• [DATA SECTION]:
Start of Block
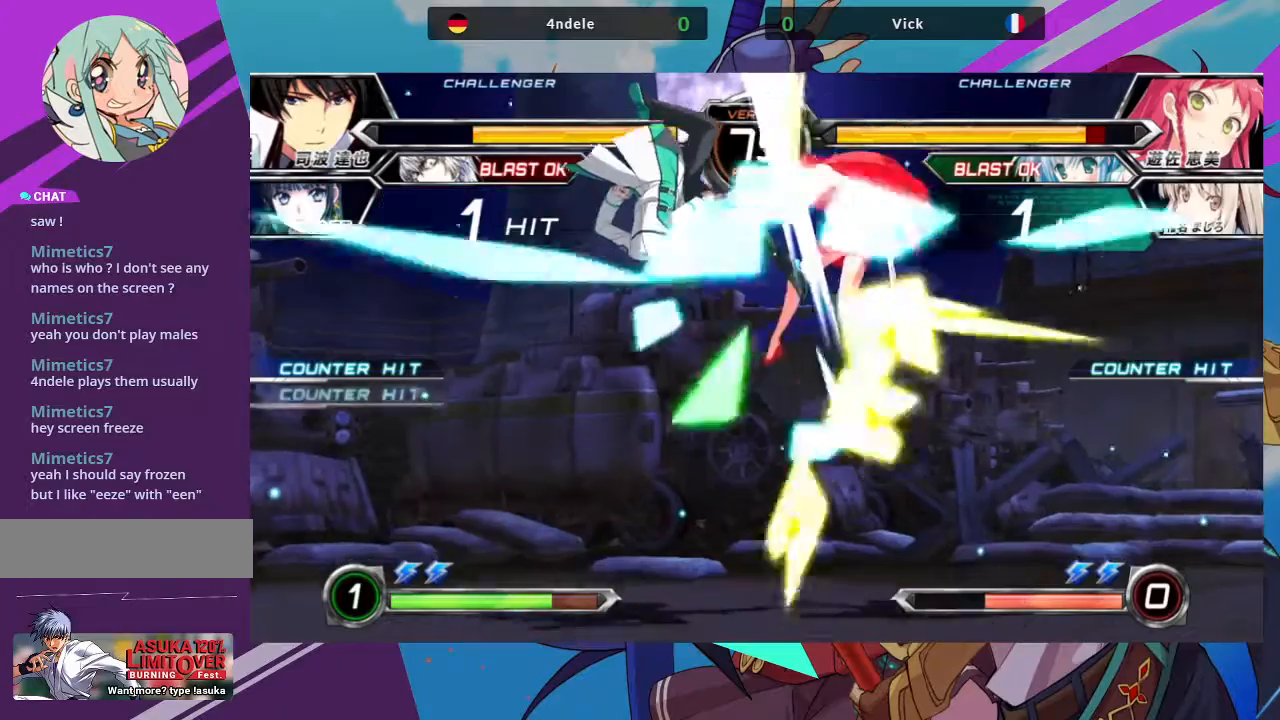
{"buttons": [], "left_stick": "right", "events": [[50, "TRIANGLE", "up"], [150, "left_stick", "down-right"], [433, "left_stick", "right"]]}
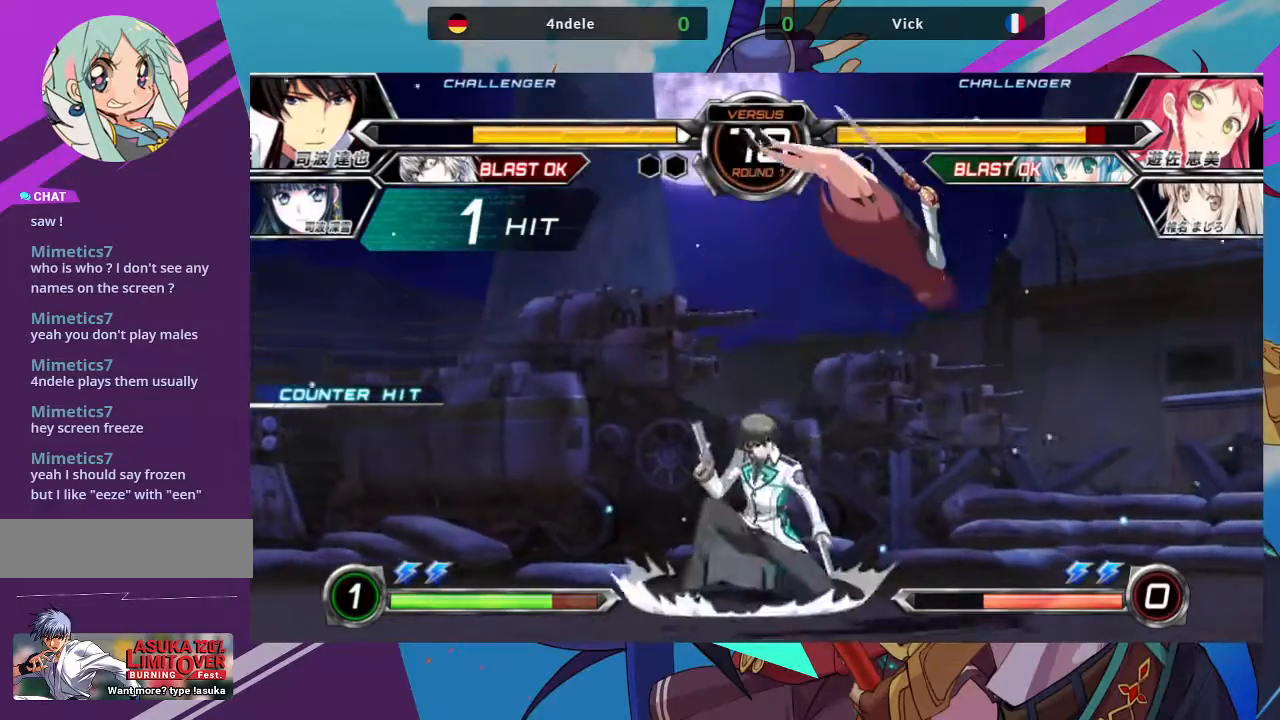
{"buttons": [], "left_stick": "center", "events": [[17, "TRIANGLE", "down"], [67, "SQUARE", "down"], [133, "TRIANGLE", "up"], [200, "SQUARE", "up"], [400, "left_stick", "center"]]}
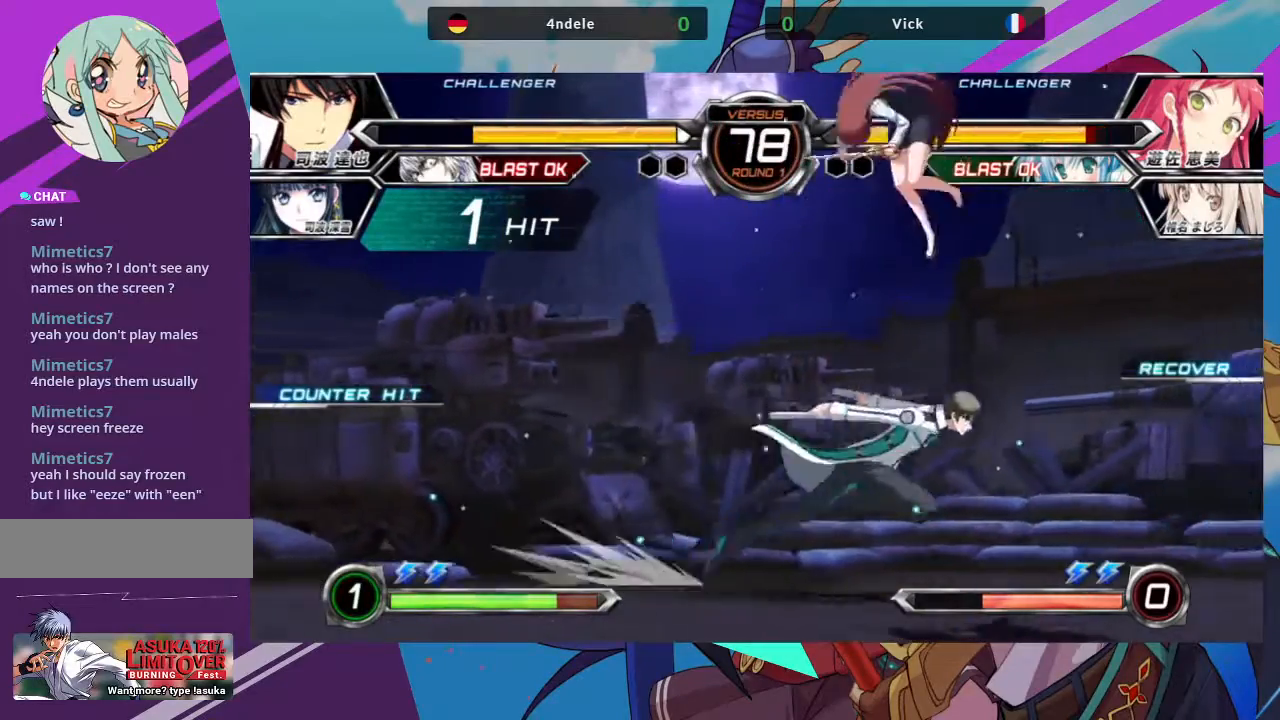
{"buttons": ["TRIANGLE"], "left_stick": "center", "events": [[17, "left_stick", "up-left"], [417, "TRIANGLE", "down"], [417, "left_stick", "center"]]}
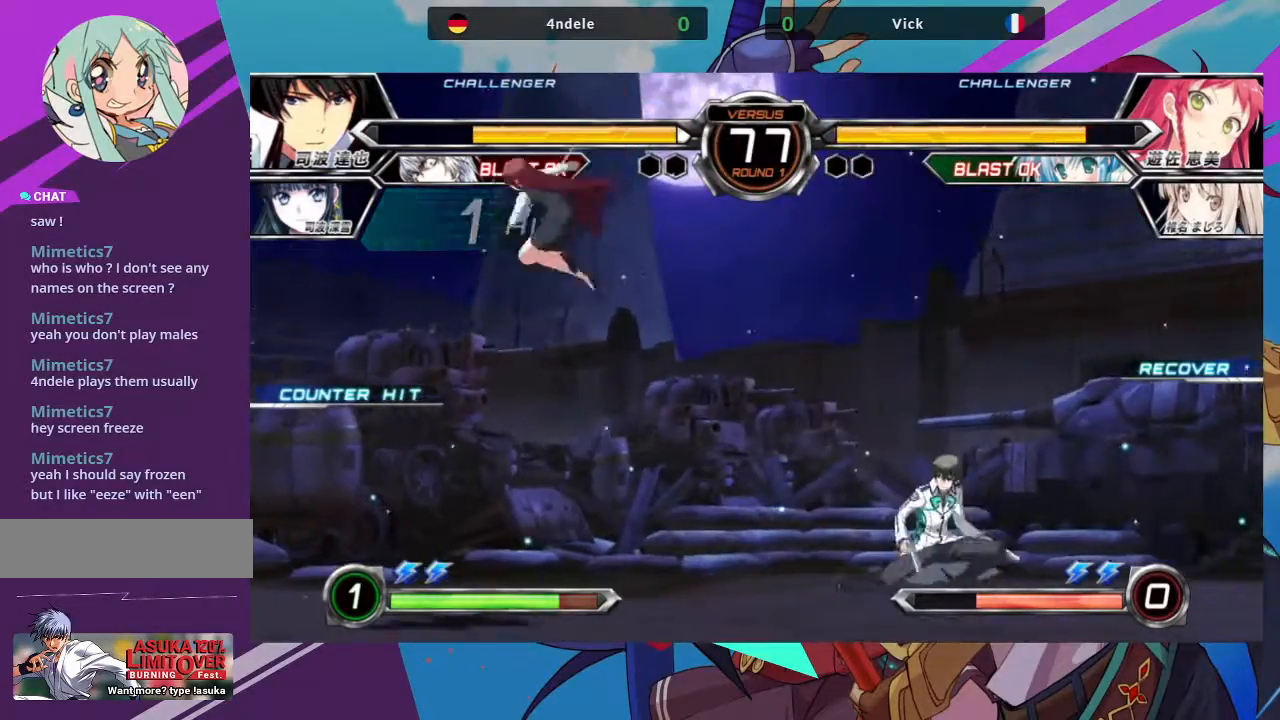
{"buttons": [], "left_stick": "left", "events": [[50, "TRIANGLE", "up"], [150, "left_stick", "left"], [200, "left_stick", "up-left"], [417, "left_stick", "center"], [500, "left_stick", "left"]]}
End of Block
• [ASSIGNMENT]:
Pick each line holding the word "center" out of the data and copy it.

• [OUTPUT FOR THIS TASK]:
{"buttons": [], "left_stick": "center", "events": [[17, "TRIANGLE", "down"], [67, "SQUARE", "down"], [133, "TRIANGLE", "up"], [200, "SQUARE", "up"], [400, "left_stick", "center"]]}
{"buttons": ["TRIANGLE"], "left_stick": "center", "events": [[17, "left_stick", "up-left"], [417, "TRIANGLE", "down"], [417, "left_stick", "center"]]}
{"buttons": [], "left_stick": "left", "events": [[50, "TRIANGLE", "up"], [150, "left_stick", "left"], [200, "left_stick", "up-left"], [417, "left_stick", "center"], [500, "left_stick", "left"]]}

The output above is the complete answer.